Part (b) is setting you up for part (c). Thus, you can express the change in KE of ##\mathrm{\mathring{A}}## relative to the sun in terms of the initial and final velocities of ##\mathrm{\mathring{A}}## relative to the planet P! This makes things easier because the initial and final velocities relative to P have a simple relationship (as shown in part (a)).

Lambda96 said:
In the task the following is valid, $$\vec{v}_{si}=-s\vec{v}_p$$
OK. Can you use this to find an expression for ##\vec{v}_{pi}## in terms of ##s## and ##\vec{v}_P##?

DATA LINES:
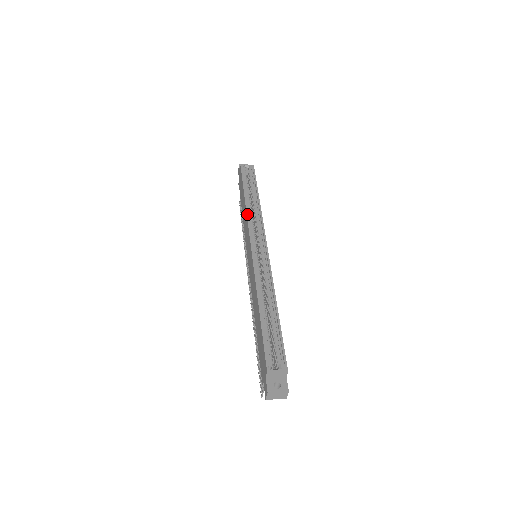
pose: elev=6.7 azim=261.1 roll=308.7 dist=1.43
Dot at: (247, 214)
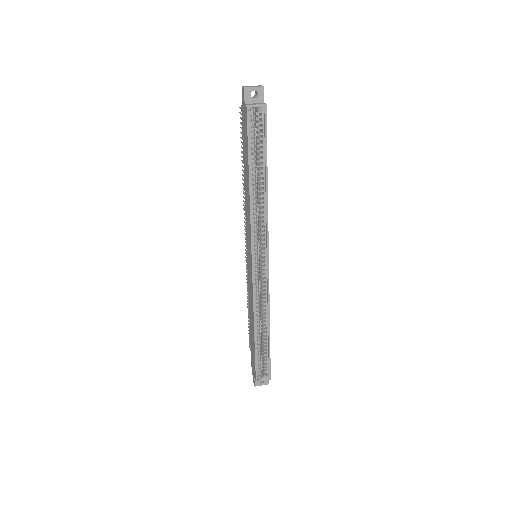
Dot at: (251, 217)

TASK INSTRUCTIONS:
1: Summarize the physics forum excerpt in two sentences.
2: Answer these from the physics forum excerpt:
(a) Which part is part (b) setting you up for?
(b) Which part shows the simple relationship between the initial and final velocities relative to P?
(c) What does Lambda96 say is valid in the task?
3: Extend the physics forum excerpt by picking up after its final sentence.
The material has no connection to the physics forum excerpt.

EXERCISE RESULTS:
1: Part (b) sets up part (c) by letting the change in kinetic energy of Å relative to the sun be written in terms of Å's initial and final velocities relative to planet P. This is easier because those velocities have a simple relationship shown in part (a), and after Lambda96 notes that v_si = −s v_p holds, the reply asks whether this can be used to express v_pi in terms of s and v_P.

2:
(a) Part (c).
(b) Part (a).
(c) v_si = −s v_p.

3:
Lambda96 said:
I have now simply assumed that the planet is scattered the velocity vector by the angle $$\theta$$ so the following is valid for the final velocity

$$\vec{v}_{sf}=-s\vec{v}_p*cos(\theta)$$
This equation can't be right. The right-hand side represents a vector quantity that has a direction either parallel or antiparallel to ##\vec{v}_P## (depending on the sign of ##\cos \theta##). But that's certainly not the right direction for ##\vec{v}_{sf}##. However, if you use the expression for the change in KE as given in part (b), you don't need ##\vec{v}_{sf}##. Instead, you need ##\vec{v}_{pf}##. Or, more specifically, you need ##\vec{v}_{pf} \cdot \vec{v}_P##.

Note that ##\mathrm{\mathring{A}}## is scattered by the angle ##\theta## in the frame of reference of the planet, not in the frame of reference of the sun.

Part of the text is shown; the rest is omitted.